General design overview
Before we dive deep into these findings, the main characteristics of Noodle will be briefly described. Noodle will be diagram-based [1], [4] which means that the language is graph-based and the execution can be followed by traversing nodes. As my research shows, this is the most commonly used VSL form in game engines, e.g., in Unreal Engine, Unity and Godot [5]–[8]. A popular alternative is the block-based design. A block-based design is used for Scratch and Google’s Blockly [9]–[11] but it is not often used in games. Moreover, Noodle will offer pure nodes, nodes without side effects and nodes that may have side effects [12]. They are differently identified by either having an “execution” wire/connection or just a data flow connection. This allows the dialect designer to decide if they need support for one of these concepts or both, depending on the use case requirements. On its own, the language is not event-based, so a graph can be triggered at any node at any point in time by the runtime. However, the dialect designer can specify nodes that can be triggered. These nodes can be used as entry points which would allow an event-based structure if needed. All these decisions are based on what is common in tools used in the game industry, be it Godot’s visual scripting or Unreal Engine’s Material Editor [8], [13]–[17].

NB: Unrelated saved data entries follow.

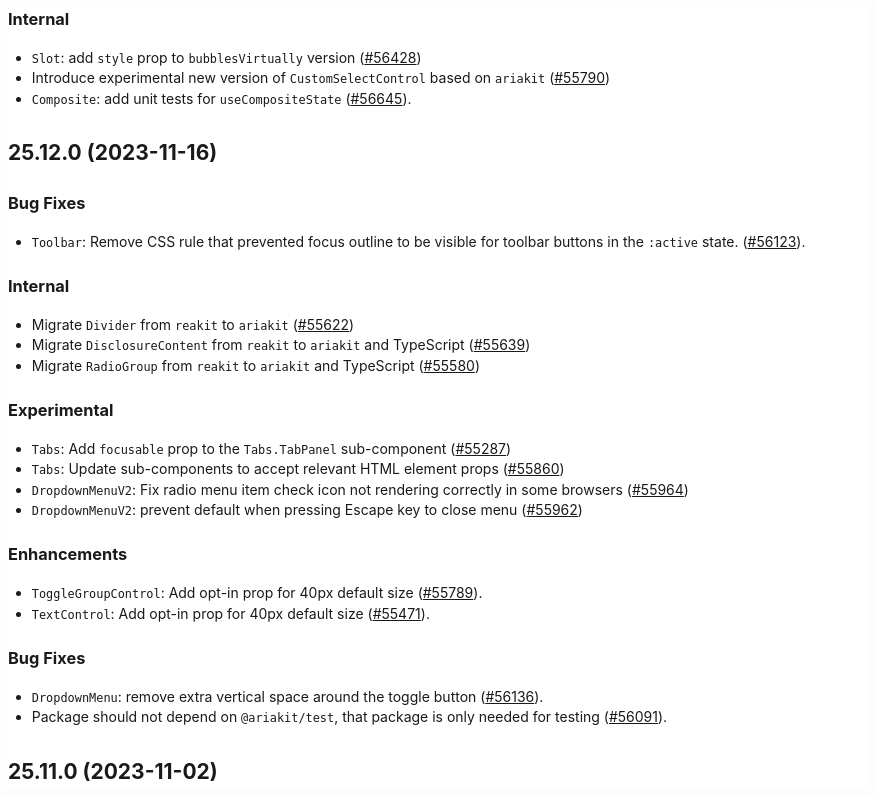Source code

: ### Internal

-   `Slot`: add `style` prop to `bubblesVirtually` version ([#56428](https://github.com/WordPress/gutenberg/pull/56428))
-   Introduce experimental new version of `CustomSelectControl` based on `ariakit` ([#55790](https://github.com/WordPress/gutenberg/pull/55790))
-   `Composite`: add unit tests for `useCompositeState` ([#56645](https://github.com/WordPress/gutenberg/pull/56645)).

## 25.12.0 (2023-11-16)

### Bug Fixes

-   `Toolbar`: Remove CSS rule that prevented focus outline to be visible for toolbar buttons in the `:active` state. ([#56123](https://github.com/WordPress/gutenberg/pull/56123)).

### Internal

-   Migrate `Divider` from `reakit` to `ariakit` ([#55622](https://github.com/WordPress/gutenberg/pull/55622))
-   Migrate `DisclosureContent` from `reakit` to `ariakit` and TypeScript ([#55639](https://github.com/WordPress/gutenberg/pull/55639))
-   Migrate `RadioGroup` from `reakit` to `ariakit` and TypeScript ([#55580](https://github.com/WordPress/gutenberg/pull/55580))

### Experimental

-   `Tabs`: Add `focusable` prop to the `Tabs.TabPanel` sub-component ([#55287](https://github.com/WordPress/gutenberg/pull/55287))
-   `Tabs`: Update sub-components to accept relevant HTML element props ([#55860](https://github.com/WordPress/gutenberg/pull/55860))
-   `DropdownMenuV2`: Fix radio menu item check icon not rendering correctly in some browsers ([#55964](https://github.com/WordPress/gutenberg/pull/55964))
-   `DropdownMenuV2`: prevent default when pressing Escape key to close menu ([#55962](https://github.com/WordPress/gutenberg/pull/55962))

### Enhancements

-   `ToggleGroupControl`: Add opt-in prop for 40px default size ([#55789](https://github.com/WordPress/gutenberg/pull/55789)).
-   `TextControl`: Add opt-in prop for 40px default size ([#55471](https://github.com/WordPress/gutenberg/pull/55471)).

### Bug Fixes

-   `DropdownMenu`: remove extra vertical space around the toggle button ([#56136](https://github.com/WordPress/gutenberg/pull/56136)).
-   Package should not depend on `@ariakit/test`, that package is only needed for testing ([#56091](https://github.com/WordPress/gutenberg/pull/56091)).

## 25.11.0 (2023-11-02)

Noodle’s design idea of being a composable language that one can shape depending on the users’ needs, or how literature would call it “extending” by being an extension language, is greatly inspired by the works of Hisham Muhammad and Roberto Ierusalimschy in their paper about the used API design of the Lua programming language [18]–[21]. Since we are talking about a visual scripting language which logic is expressed in composing visual elements [22], we need some form of specification. In Noodle the dialect is described via a protocol: what nodes it supports, what kind of types are supported, etc. Moreover, Noodle supports internal modules, i.e., subgraphs that can help organizing your graph, as well as external modules, if a module resolve function is provided. If not, only internal modules will work. However, the defined protocol might differ from dialect to dialect, depending on the use of the language. We will talk about the protocol an its uses later.